Batch compressing PDF files on Mac and Linux
The Problem
As part of optimizing workflows at Telary Studio, I’ve been improving various operational processes, including bookkeeping. I recently started using Cakedesk to write proposals and invoices. One of its standout features is the ability to create fully custom PDF templates—perfect for maintaining a professional and branded appearance in client documents. However, I ran into a problem: the generated PDFs are extremely large due to embedded fonts and lack of image compression. This made sharing and archiving invoices cumbersome, so I set out to find a solution to batch compress these PDFs.
Given the sensitivity of client data, uploading files to online “compress PDF” services was not an option. I needed a tool that would meet the following requirements:
- Fully local: Ensures client data remains secure.
- Fast and reliable: Handles large batches without issues or delays.
- Customizable: Supports flexible settings for different compression needs.
Compressing PDF files with Ghostscript
Ghostscript could easily be called the “ffmpeg of PostScript and PDF.” It’s a powerful command-line utility that allows for extensive processing of PDF files, including compression. Its flexibility and local-first nature made it an ideal choice.
Compressing a Single PDF with Ghostscript
To compress a single PDF file, you can use the following command:
gs -sDEVICE=pdfwrite -dNOPAUSE -dQUIET -dBATCH -dPDFSETTINGS=/${3:-"screen"} -dCompatibilityLevel=1.4 -dDownsampleColorImages=true -dColorImageResolution=300 -dDownsampleGrayImages=true -dGrayImageResolution=300 -dDownsampleMonoImages=true -dMonoImageResolution=300 -sOutputFile="$2" "$1"
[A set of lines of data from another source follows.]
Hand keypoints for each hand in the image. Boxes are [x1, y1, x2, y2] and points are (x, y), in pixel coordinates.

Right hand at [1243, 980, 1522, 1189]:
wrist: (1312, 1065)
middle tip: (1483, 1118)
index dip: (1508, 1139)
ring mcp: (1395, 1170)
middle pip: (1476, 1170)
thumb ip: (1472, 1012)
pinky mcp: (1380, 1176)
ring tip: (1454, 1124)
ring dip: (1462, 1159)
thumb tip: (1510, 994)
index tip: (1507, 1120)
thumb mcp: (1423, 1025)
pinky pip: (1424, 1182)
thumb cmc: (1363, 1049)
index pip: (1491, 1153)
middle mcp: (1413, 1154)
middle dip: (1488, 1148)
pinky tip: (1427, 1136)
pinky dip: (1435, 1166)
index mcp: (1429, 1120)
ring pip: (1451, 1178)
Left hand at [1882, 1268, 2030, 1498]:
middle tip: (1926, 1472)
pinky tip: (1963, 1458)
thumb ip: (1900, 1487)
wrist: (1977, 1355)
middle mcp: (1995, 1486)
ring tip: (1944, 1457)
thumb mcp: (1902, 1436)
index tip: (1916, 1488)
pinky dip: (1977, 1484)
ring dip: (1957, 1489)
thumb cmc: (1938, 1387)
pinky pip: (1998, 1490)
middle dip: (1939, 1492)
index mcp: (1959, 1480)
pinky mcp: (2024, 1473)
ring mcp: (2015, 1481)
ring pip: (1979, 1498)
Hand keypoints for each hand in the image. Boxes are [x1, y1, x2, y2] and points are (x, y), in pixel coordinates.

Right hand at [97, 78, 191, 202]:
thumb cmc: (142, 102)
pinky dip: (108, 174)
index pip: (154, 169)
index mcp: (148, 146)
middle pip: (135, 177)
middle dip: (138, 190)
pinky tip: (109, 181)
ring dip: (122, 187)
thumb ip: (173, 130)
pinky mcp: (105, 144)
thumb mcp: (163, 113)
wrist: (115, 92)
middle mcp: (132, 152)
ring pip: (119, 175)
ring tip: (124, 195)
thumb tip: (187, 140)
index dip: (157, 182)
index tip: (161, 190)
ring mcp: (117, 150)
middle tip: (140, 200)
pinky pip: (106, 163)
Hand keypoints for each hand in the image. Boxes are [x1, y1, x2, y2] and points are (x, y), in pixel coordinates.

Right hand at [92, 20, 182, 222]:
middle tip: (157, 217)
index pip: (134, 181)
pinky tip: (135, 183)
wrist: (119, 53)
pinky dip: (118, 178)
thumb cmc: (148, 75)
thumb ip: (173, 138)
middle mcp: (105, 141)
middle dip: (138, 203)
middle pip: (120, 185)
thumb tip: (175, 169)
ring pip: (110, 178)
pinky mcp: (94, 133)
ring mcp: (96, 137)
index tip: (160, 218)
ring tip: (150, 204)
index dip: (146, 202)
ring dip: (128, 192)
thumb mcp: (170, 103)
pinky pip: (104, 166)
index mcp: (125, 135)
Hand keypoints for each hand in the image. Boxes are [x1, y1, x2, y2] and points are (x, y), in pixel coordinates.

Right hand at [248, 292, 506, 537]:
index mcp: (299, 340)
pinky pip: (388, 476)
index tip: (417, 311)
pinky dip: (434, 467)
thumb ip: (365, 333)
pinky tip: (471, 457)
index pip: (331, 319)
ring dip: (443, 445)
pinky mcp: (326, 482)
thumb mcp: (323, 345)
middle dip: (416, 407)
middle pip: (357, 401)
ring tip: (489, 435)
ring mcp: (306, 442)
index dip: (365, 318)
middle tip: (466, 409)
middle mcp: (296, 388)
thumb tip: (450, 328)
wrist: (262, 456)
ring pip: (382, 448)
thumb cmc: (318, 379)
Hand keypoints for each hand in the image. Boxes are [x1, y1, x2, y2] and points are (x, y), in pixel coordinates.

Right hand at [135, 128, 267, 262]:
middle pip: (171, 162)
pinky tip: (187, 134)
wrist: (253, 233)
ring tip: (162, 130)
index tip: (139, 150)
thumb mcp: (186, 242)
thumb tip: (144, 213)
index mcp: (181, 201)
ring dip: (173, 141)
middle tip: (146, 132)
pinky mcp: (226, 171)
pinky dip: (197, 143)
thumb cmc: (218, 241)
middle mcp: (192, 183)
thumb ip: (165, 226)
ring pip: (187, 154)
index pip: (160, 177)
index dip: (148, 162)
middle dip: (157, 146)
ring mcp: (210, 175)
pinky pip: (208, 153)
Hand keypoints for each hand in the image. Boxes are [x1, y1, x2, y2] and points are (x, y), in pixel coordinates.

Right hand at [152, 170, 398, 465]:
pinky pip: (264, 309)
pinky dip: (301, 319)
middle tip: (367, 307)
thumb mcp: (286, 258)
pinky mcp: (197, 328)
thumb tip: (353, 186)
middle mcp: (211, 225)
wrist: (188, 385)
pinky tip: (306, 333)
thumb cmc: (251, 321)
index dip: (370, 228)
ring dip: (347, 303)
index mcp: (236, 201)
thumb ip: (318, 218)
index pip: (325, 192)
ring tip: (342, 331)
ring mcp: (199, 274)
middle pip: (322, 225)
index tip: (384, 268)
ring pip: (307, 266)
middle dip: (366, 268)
To avoid remembering all these parameters every time, I wrote a simple Bash script that can be saved into the .zshrc
(or else) file to streamline the process:
# Usage: compresspdf [input file] [output file] [screen*|ebook|printer|prepress]
compressPdf() {
gs -sDEVICE=pdfwrite -dNOPAUSE -dQUIET -dBATCH \
-dCompatibilityLevel=1.4 \
-dPDFSETTINGS=/${3:-"screen"} \
-dDownsampleColorImages=true -dColorImageResolution=300 \
-dDownsampleGrayImages=true -dGrayImageResolution=300 \
-dDownsampleMonoImages=true -dMonoImageResolution=300 \
-sOutputFile="$2" "$1"
}
Batch compressing multiple PDF files
Since I usually just want to compress all PDF files in a folder, I created a simple script that can be run from the terminal to compress all PDF files in a folder. This script will create a new folder called compressed_pdfs
in the same directory as the input folder and compress all PDF files in the input folder.
# Usage: compressPdfs [input_directory]
compressPdfs() {
# Check if an input directory is provided
if [ -z "$1" ]; then
echo "Usage: compressPdfs <input_directory>"
return 1
fi
# Define input and output directories
local input_dir="$1"
local output_dir="${input_dir}/compressed_pdfs"
# Create the output directory if it doesn't exist
mkdir -p "$output_dir"
# Loop through all PDF files in the input directory
for input_file in "$input_dir"/*.pdf; do
# Check if any PDFs exist in the input directory
if [ ! -e "$input_file" ]; then
echo "No PDF files found in $input_dir."
return 1
fi
local base_name=$(basename "$input_file")
local output_file="${output_dir}/${base_name}"
# Run the Ghostscript command with corrected parameters
gs -sDEVICE=pdfwrite -dNOPAUSE -dQUIET -dBATCH \
-dCompatibilityLevel=1.4 \
-dPDFSETTINGS=/screen \
-dDownsampleColorImages=true -dColorImageResolution=300 \
-dDownsampleGrayImages=true -dGrayImageResolution=300 \
-dDownsampleMonoImages=true -dMonoImageResolution=300 \
-sOutputFile="$output_file" "$input_file" \
|| echo "Failed to process $input_file"
# Feedback for each processed file
if [ -e "$output_file" ]; then
echo "Compressed $input_file -> $output_file"
else
echo "Error: Output not created for $input_file"
fi
done
echo "Processing completed. Check $output_dir for compressed PDFs."
}
This batch script compresses 10 PDF files that are ~2MB each to ~100KB each, within just two seconds. Of course, the results vary and depend on the parameters used.